Of course Daniel’s essay does a better job of describing these imperatives than I have done here.  Check it out.

meaningful text analysis

Last night I had dinner with a group of visiting scholars from Germany who are part of the textGrid project.  Textgrid entails an effort to bring grid computing to bear on digital humanities research.  We spent the evening talking not so much about grid technologies but rather about humanities computing in general.  The conversation also focused on the Monk project, with which our gracious host John Unsworth is closely involved.

The thrust of our discussion lay in what computing does, can, should, and cannot offer to the study of humanistic data.

The interesting question is, what should humanities computing be?

Kirsten Uszkalo was especially keen on the application of sentiment analysis to the work she does on early modern English literature.  But I wonder whether the already-difficult problem of identifying, say, positive and negative product reviews isn’t qualitatively different in the context of 16th Century popular lit.
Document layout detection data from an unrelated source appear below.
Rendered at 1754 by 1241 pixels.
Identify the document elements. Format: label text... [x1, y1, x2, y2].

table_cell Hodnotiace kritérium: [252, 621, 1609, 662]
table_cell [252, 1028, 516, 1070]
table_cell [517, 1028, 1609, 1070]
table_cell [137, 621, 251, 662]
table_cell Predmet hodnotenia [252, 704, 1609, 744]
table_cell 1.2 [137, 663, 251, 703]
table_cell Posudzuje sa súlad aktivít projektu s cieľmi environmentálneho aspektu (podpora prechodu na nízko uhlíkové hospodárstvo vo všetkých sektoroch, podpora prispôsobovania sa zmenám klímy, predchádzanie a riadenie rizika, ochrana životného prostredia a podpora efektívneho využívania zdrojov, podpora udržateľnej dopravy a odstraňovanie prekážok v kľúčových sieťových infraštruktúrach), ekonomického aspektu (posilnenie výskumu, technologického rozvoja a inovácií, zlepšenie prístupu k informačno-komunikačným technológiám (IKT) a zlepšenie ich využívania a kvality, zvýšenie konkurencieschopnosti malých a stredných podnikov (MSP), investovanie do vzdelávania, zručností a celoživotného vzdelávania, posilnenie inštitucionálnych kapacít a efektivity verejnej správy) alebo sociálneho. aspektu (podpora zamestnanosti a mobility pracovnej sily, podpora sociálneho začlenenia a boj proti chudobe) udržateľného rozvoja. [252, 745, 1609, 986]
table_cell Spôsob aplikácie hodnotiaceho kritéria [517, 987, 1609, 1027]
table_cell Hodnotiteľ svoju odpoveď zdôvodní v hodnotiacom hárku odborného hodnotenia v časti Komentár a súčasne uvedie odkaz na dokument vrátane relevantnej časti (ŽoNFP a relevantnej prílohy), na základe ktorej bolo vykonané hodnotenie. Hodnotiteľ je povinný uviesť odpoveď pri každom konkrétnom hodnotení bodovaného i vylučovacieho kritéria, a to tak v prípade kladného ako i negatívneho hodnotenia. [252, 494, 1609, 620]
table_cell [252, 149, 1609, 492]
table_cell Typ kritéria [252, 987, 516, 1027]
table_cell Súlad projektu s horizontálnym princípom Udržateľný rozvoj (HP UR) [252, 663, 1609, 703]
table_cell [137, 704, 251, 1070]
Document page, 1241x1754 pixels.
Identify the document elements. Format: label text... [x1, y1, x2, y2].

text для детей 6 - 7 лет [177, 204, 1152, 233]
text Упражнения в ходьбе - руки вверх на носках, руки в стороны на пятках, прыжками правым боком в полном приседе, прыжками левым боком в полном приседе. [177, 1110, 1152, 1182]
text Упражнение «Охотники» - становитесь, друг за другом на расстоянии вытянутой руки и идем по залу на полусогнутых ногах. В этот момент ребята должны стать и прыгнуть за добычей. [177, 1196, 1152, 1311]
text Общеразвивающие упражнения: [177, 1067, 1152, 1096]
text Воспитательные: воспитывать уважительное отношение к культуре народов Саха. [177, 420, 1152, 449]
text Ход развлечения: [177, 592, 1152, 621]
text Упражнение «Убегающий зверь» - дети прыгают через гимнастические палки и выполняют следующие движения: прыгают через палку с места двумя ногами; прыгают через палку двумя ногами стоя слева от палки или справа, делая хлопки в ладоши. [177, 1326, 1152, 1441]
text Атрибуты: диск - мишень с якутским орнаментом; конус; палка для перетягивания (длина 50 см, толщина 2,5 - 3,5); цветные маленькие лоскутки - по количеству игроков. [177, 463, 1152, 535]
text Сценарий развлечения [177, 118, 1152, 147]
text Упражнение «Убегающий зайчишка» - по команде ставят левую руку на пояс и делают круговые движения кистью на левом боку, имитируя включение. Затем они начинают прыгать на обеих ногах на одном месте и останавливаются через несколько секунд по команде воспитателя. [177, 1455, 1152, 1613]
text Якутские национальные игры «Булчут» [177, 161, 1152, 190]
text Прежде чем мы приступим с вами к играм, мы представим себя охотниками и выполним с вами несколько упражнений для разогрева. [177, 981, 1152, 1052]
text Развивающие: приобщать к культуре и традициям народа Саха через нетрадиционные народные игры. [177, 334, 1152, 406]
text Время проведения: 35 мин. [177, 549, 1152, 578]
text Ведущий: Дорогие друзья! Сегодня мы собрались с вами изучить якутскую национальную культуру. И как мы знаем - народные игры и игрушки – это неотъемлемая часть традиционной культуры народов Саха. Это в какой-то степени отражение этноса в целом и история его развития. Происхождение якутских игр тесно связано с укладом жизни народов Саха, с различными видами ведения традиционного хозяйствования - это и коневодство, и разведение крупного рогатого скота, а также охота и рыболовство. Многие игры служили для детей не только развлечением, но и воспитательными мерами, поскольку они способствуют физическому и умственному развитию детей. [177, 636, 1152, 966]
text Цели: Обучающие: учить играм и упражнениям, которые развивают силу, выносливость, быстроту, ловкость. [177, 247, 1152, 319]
Consider one example that we discussed: reports of demonic possession.  It struck me that a humanist is unlikely to be compelled by a classifier that achieves n% accuracy in separating medical and theological treatments of possession.   Instead, the interesting question in this case lies in identifying the textual features that would enable such a classifier.  That is what aspects of a text–vocabulary, physical dimensions, print type, etc.–speak to a meaningful difference in discourses?

I came away from the dinner wondering where the problem of feature creation, selection, reduction, etc. fits into humanities computing.  To what extent is feature selection a computing problem at all?  Maybe the features that would inform a classifier are the aim of the humanist in the first place.